### TASK INSTRUCTIONS
Each line below from the line with "Reduced operational overhead by 70%" to the line with "Tangled Board Game – Disney is a great" must be copied exactly, including those two, and no picture may appear in the copy.

### SUPPLIED DATA
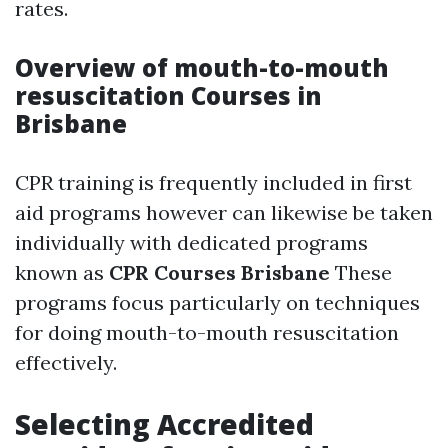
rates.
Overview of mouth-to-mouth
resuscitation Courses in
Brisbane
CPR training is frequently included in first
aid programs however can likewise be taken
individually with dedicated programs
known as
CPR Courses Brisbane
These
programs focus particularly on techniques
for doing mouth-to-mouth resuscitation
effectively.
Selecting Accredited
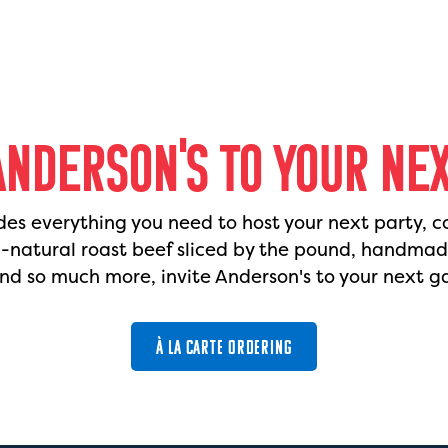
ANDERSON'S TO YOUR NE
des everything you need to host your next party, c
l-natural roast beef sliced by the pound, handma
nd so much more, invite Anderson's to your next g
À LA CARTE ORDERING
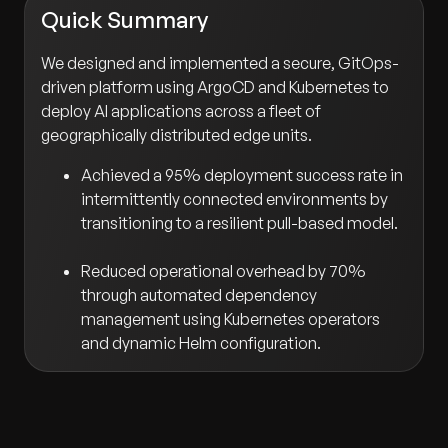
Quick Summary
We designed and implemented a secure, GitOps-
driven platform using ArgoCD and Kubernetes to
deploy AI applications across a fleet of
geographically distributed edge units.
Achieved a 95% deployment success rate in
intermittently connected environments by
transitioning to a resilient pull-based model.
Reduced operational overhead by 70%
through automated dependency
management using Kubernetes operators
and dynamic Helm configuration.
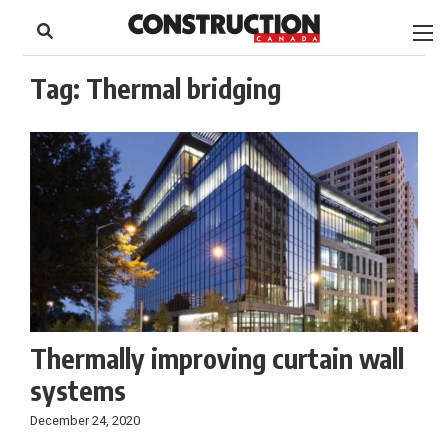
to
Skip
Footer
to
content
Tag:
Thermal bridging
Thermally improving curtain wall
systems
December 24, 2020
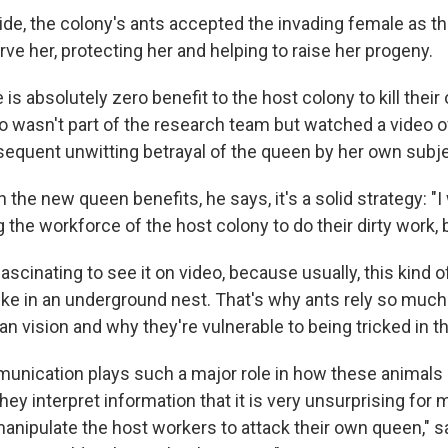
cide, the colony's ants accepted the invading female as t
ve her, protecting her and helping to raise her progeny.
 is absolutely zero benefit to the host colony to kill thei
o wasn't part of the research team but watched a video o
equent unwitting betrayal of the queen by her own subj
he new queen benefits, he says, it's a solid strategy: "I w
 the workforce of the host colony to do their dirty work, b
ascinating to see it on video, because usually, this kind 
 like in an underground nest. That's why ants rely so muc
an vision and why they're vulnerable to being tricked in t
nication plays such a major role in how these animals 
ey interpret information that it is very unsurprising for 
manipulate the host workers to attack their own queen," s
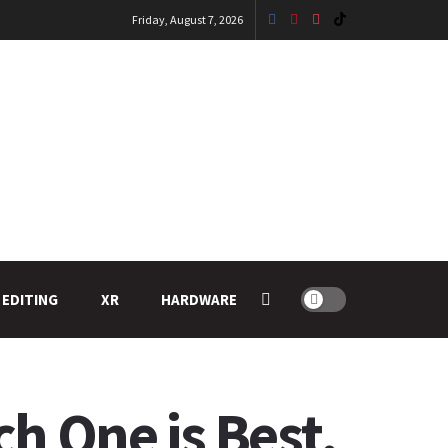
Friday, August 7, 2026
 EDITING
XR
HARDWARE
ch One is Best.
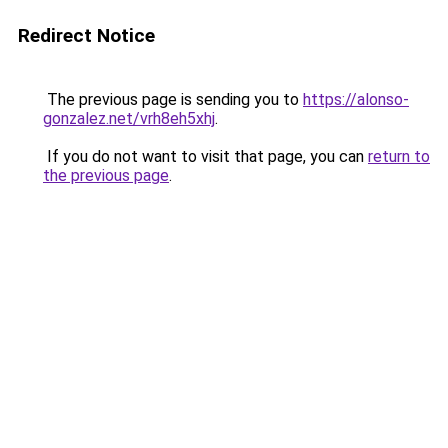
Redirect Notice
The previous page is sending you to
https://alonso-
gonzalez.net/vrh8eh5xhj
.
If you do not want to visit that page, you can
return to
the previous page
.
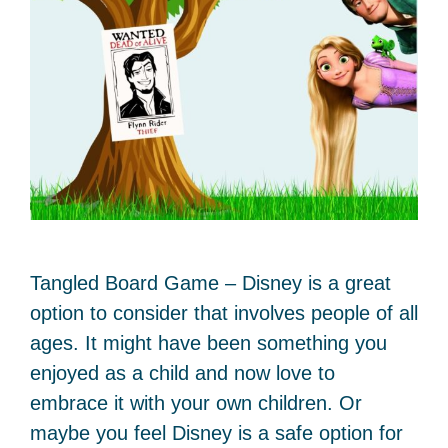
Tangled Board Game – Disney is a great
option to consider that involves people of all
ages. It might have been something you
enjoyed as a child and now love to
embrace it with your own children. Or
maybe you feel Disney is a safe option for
--
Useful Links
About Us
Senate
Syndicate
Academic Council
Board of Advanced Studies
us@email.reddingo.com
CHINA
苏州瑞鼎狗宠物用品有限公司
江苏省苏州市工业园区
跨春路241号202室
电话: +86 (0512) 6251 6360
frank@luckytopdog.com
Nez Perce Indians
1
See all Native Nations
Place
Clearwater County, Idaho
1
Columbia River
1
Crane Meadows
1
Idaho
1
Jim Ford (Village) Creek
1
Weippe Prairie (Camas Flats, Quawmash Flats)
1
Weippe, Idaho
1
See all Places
* * *
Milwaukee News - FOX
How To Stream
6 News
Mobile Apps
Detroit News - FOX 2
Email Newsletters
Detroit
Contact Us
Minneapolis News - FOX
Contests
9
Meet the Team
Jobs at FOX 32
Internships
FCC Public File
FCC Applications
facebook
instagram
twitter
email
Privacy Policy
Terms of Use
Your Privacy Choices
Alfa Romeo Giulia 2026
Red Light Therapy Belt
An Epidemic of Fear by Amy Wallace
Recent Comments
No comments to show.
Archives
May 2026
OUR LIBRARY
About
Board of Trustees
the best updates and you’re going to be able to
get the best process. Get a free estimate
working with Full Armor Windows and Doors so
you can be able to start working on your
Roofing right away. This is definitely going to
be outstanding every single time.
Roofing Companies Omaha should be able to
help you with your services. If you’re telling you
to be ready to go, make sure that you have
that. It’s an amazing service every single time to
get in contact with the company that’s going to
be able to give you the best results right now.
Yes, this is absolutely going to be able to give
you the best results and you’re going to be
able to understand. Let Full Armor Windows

### TASK ANSWER
Reduced operational overhead by 70%
through automated dependency
management using Kubernetes operators
and dynamic Helm configuration.
to
Skip
Footer
to
content
Tag:
Thermal bridging
Thermally improving curtain wall
systems
December 24, 2020
cide, the colony's ants accepted the invading female as t
ve her, protecting her and helping to raise her progeny.
 is absolutely zero benefit to the host colony to kill thei
o wasn't part of the research team but watched a video o
equent unwitting betrayal of the queen by her own subj
he new queen benefits, he says, it's a solid strategy: "I w
 the workforce of the host colony to do their dirty work, b
ascinating to see it on video, because usually, this kind 
 like in an underground nest. That's why ants rely so muc
an vision and why they're vulnerable to being tricked in t
nication plays such a major role in how these animals 
ey interpret information that it is very unsurprising for 
manipulate the host workers to attack their own queen," s
Friday, August 7, 2026
 EDITING
XR
HARDWARE
ch One is Best.
Redirect Notice
The previous page is sending you to
https://alonso-
gonzalez.net/vrh8eh5xhj
.
If you do not want to visit that page, you can
return to
the previous page
.
Tangled Board Game – Disney is a great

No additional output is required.